Populus Seattle, a similar hotel also by Urban Villages, opened in Seattle in 2025.

== Reception ==
Local viewers and publishers found the structure's facade appearance similar to a cheese grater, (Note: The architectural context is found in the references such as Westword, 5280 magazine, Above Par, and Time Out magazine.) or windows like the eyelids due to their shape termed as "aspen eyes" and how their lids open outward. (Note: The architectural context is found in the references such as Arch Daily, Wallpaper magazine, Outside magazine, Design Milk, Time magazine, Domus, and The Style Mate.) Some reviewers also appreciated the use of Reishi, which is designed by a biotech firm, MycoWorks, for providing a soothing scent to entering guests. (Note: The fashion context is found in the references such as 5280 magazine, Aspire Metro, Time Out magazine, and Outside magazine.)

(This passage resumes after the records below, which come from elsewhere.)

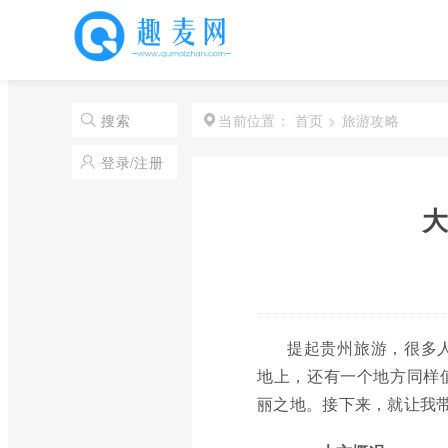
首页
>
旅游攻略
搜索
当前位置：
登录/注册
大
提起贵州旅游，很多
地上，还有一个地方同样
丽之地。接下来，就让我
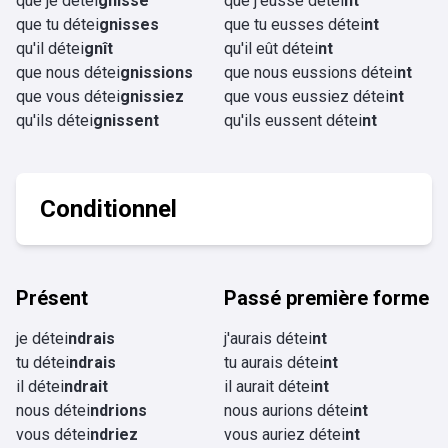
que je détei
gnisse
que j'eusse détei
nt
que tu détei
gnisses
que tu eusses détei
nt
qu'il détei
gnît
qu'il eût détei
nt
que nous détei
gnissions
que nous eussions détei
nt
que vous détei
gnissiez
que vous eussiez détei
nt
qu'ils détei
gnissent
qu'ils eussent détei
nt
Conditionnel
Présent
Passé première forme
je détei
ndrais
j'aurais détei
nt
tu détei
ndrais
tu aurais détei
nt
il détei
ndrait
il aurait détei
nt
nous détei
ndrions
nous aurions détei
nt
vous détei
ndriez
vous auriez détei
nt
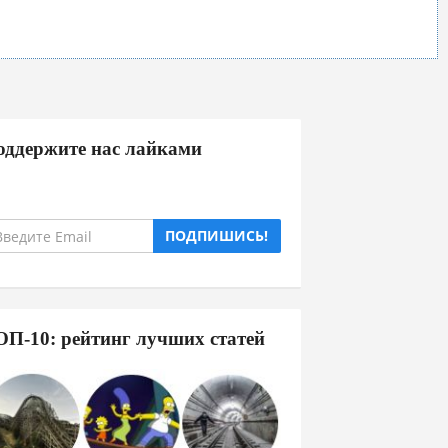
оддержите нас лайками
ПОДПИШИСЬ!
ОП-10: рейтинг лучших статей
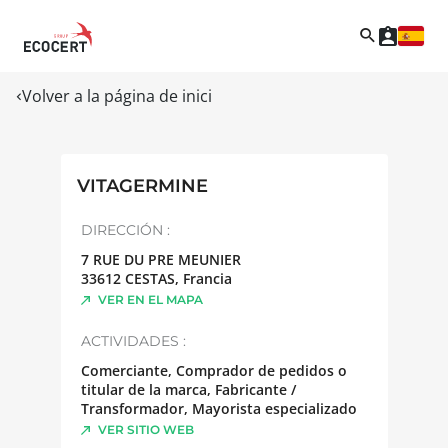
Volver a la página de inici
VITAGERMINE
DIRECCIÓN :
7 RUE DU PRE MEUNIER
33612
CESTAS
,
Francia
VER EN EL MAPA
ACTIVIDADES :
Comerciante, Comprador de pedidos o
titular de la marca, Fabricante /
Transformador, Mayorista especializado
VER SITIO WEB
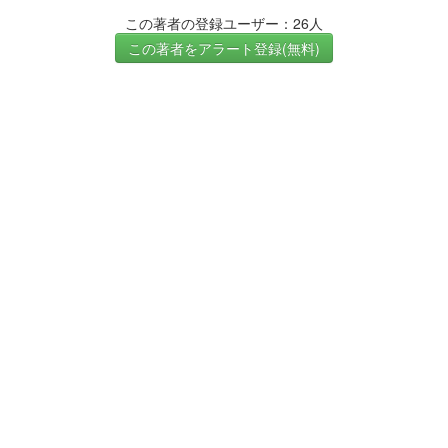
この著者の登録ユーザー：26人
この著者をアラート登録(無料)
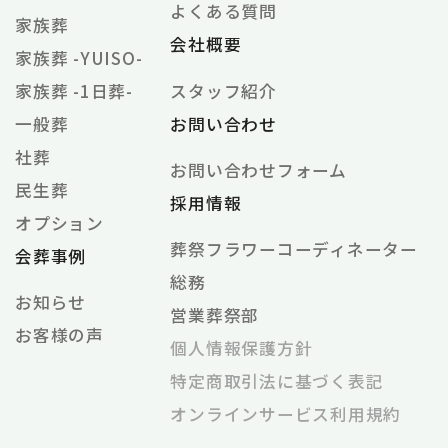
よくある質問
家族葬
会社概要
家族葬 -YUISO-
家族葬 -1日葬-
スタッフ紹介
一般葬
お問い合わせ
社葬
お問い合わせフォーム
民生葬
採用情報
オプション
葬祭フラワーコーディネーター
会葬事例
総務
お知らせ
営業葬祭部
お客様の声
個⼈情報保護⽅針
特定商取引法に基づく表記
オンラインサービス利⽤規約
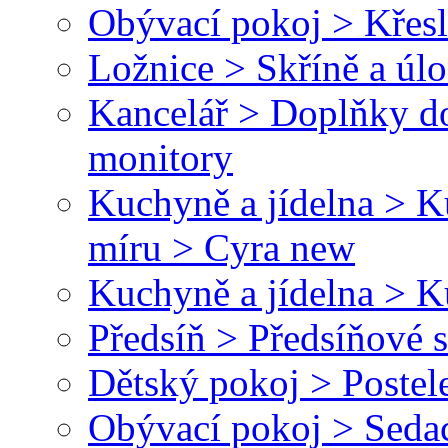
Obývací pokoj > Křesl
Ložnice > Skříně a úl
Kancelář > Doplňky do
monitory
Kuchyně a jídelna > 
míru > Cyra new
Kuchyně a jídelna > 
Předsíň > Předsíňové 
Dětský pokoj > Postel
Obývací pokoj > Seda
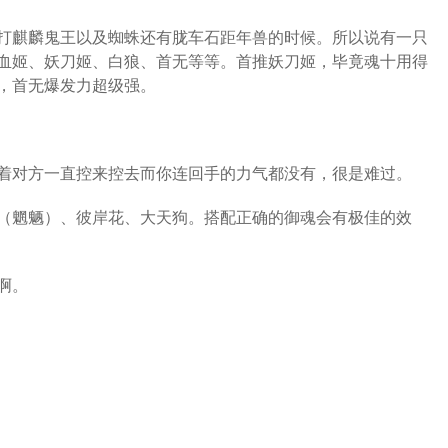
打麒麟鬼王以及蜘蛛还有胧车石距年兽的时候。所以说有一只
血姬、妖刀姬、白狼、首无等等。首推妖刀姬，毕竟魂十用得
，首无爆发力超级强。
着对方一直控来控去而你连回手的力气都没有，很是难过。
（魍魉）、彼岸花、大天狗。搭配正确的御魂会有极佳的效
啊。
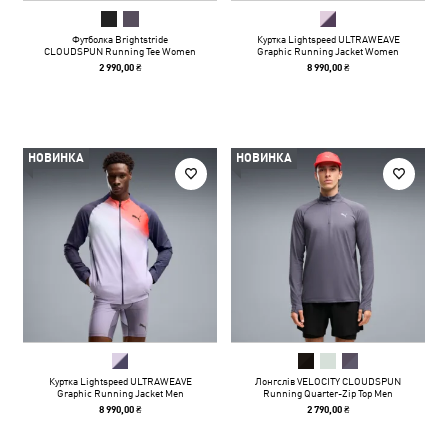
Футболка Brightstride
Куртка Lightspeed ULTRAWEAVE
CLOUDSPUN Running Tee Women
Graphic Running Jacket Women
2 990,00 ₴
8 990,00 ₴
НОВИНКА
НОВИНКА
Куртка Lightspeed ULTRAWEAVE
Лонгслів VELOCITY CLOUDSPUN
Graphic Running Jacket Men
Running Quarter-Zip Top Men
8 990,00 ₴
2 790,00 ₴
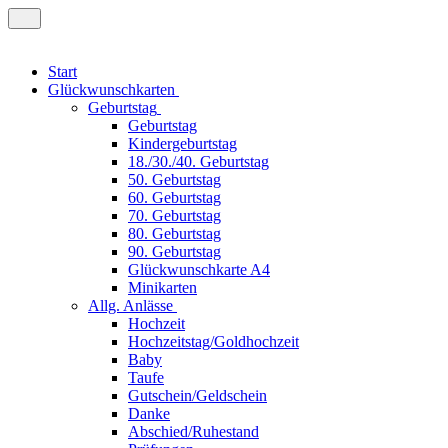
Start
Glückwunschkarten
Geburtstag
Geburtstag
Kindergeburtstag
18./30./40. Geburtstag
50. Geburtstag
60. Geburtstag
70. Geburtstag
80. Geburtstag
90. Geburtstag
Glückwunschkarte A4
Minikarten
Allg. Anlässe
Hochzeit
Hochzeitstag/Goldhochzeit
Baby
Taufe
Gutschein/Geldschein
Danke
Abschied/Ruhestand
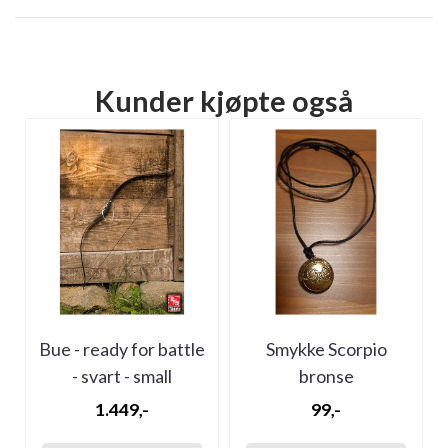
Kunder kjøpte også
Bue - ready for battle
Smykke Scorpio
- svart - small
bronse
1.449,-
99,-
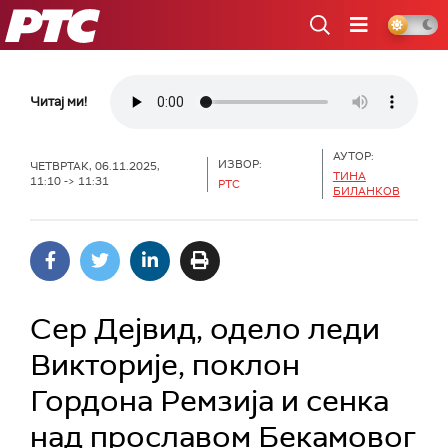
РТС
Читај ми!
АУТОР:
ИЗВОР:
ЧЕТВРТАК, 06.11.2025,
ТИНА
11:10 -> 11:31
РТС
БИЛАНКОВ
Сер Дејвид, одело леди
Викторије, поклон
Гордона Ремзија и сенка
над прославом Бекамовог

In 2025, Time included Populus on its list of the "World's Greatest Places", citing the hotel's biophilic design, rooftop amenities, and sustainability narrative, and Esquire named it in its list of the "Best New Hotels in the World", calling it a "revolutionary property" with the "idea of honoring nature". It won the Glass Magazine Award for Best Green Project due to its climate-conscious design in reducing its carbon footprint and received a Michelin Key from the Michelin Guide, recognizing excellence in design, service, and overall character. It was also awarded by the Council on Tall Buildings and Urban Habitat as one of the "Best Tall Buildings" for its sustainability measures, and is certified as LEED Gold by the U.S. Green Building Council.